Publishing history began at the 1959 Lushan Conference, which saw Defense Minister and Great Leap Forward critic Peng Dehuai purged, and Lin Biao ascend to the role of Mao’s heir apparent. Lin preached that “Mao Zedong Thought is the pinnacle of Marxism-Leninism” and a “shortcut to learning Marxism-Leninism”. Soon after began the mass fervor of learning and adopting Mao Zedong Thought across China.
The first edition of Quotations was compiled by the Liberation Army Daily, who picked 25 subjects and 267 sayings from Mao’s articles and speeches.

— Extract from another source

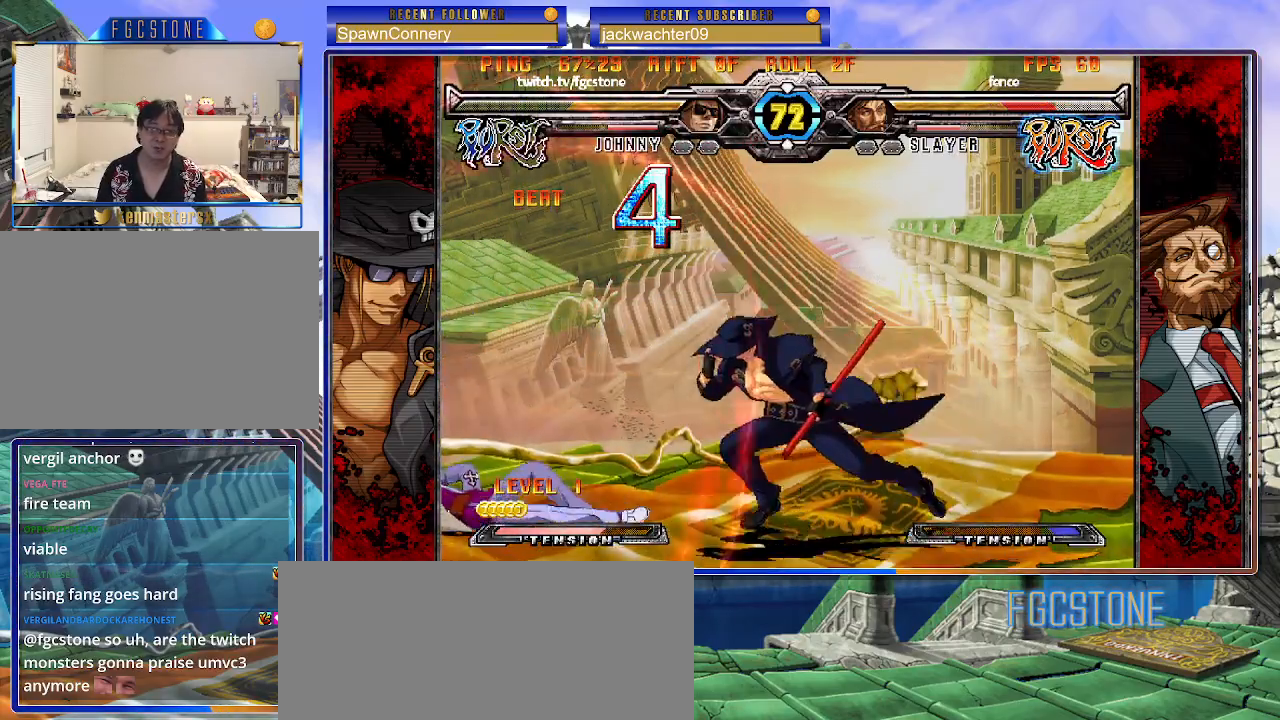
{"buttons": [], "left_stick": "right", "events": [[117, "HS", "down"], [233, "HS", "up"], [433, "left_stick", "down"], [500, "left_stick", "right"]]}
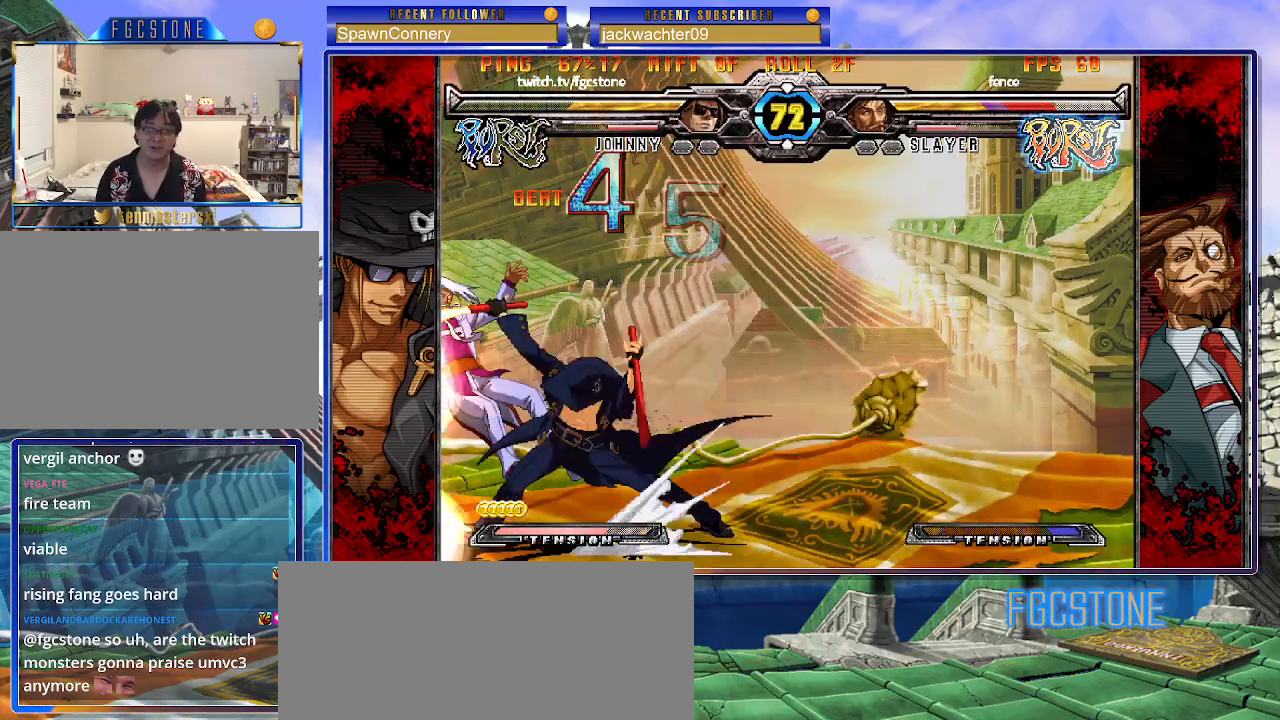
{"buttons": [], "left_stick": "right", "events": [[83, "D", "down"], [83, "left_stick", "center"], [167, "D", "up"], [400, "left_stick", "right"]]}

“Once grasped by all common Chinese people, Mao’s thought will be a powerful atomic bomb,” wrote Lin in the book. The learning frenzy that would lead to Mao’s personality cult thus began in the PLA, but soon spread to every household. Over the next three years, books on Marxist-Leninism made way for Mao to ensure “99 percent of Chinese carefully study Chairman Mao’s sayings.”
To make it convenient to learn them anytime, anyplace, the quotations were adapted to a size suitable for most pockets. By 1966, about 300 mainland publishers were printing the book, to ensure that every Chinese had a copy to hand. To print more than 5 billion copies, it is estimated that 650,000 tons of paper was used, more than the total amount (593,400 tons) for all other books printed in China from 1950 to 1965. By early 1967, Quotations had been published in 117 countries around the world, with an inscription for the international version by Lin: “Proletariat around the world, unite.”
Sayings such as “Political power grows out of the barrel of a gun”, “Serve the People”, “We must liberate Taiwan” and “Women hold up half the sky” began to be quoted in newspapers around the world – back in China, they spread to books, stamps, trains, planes and military automobiles, even temples.
Before mealtimes, families would hold a small ceremony, facing Mao’s image, holding the book over their heads and reciting together loudly “Our reddest sun, our most respected great leader, Chairman Mao, live forever, forever, forever!”
This zealous worship stopped abruptly with the downfall of the Gang of Four in 1976. The propaganda department stopped publishing the Quotations, even describing it as a “noxious book that the ambitious Lin Biao has used to acheive his political goals.”
Yet the book remains popular among the nostalgic, and pirate copies are readily available at tourist sites everywhere. Late last year in December, a new edition of the text was published to commemorate the 120th anniversary of Mao’s birth.
Chen Yu, chief editor and PLA academic researcher, says the forthcoming publication has no political motive. “The Party’s official comment on Mao will never change once the slogan ‘Long live the unbeatable Mao Zedong Thought’ is on Xinhua Men at Zhongnanhai, and Mao’s photo still hangs in Tiananmen,” said Chen.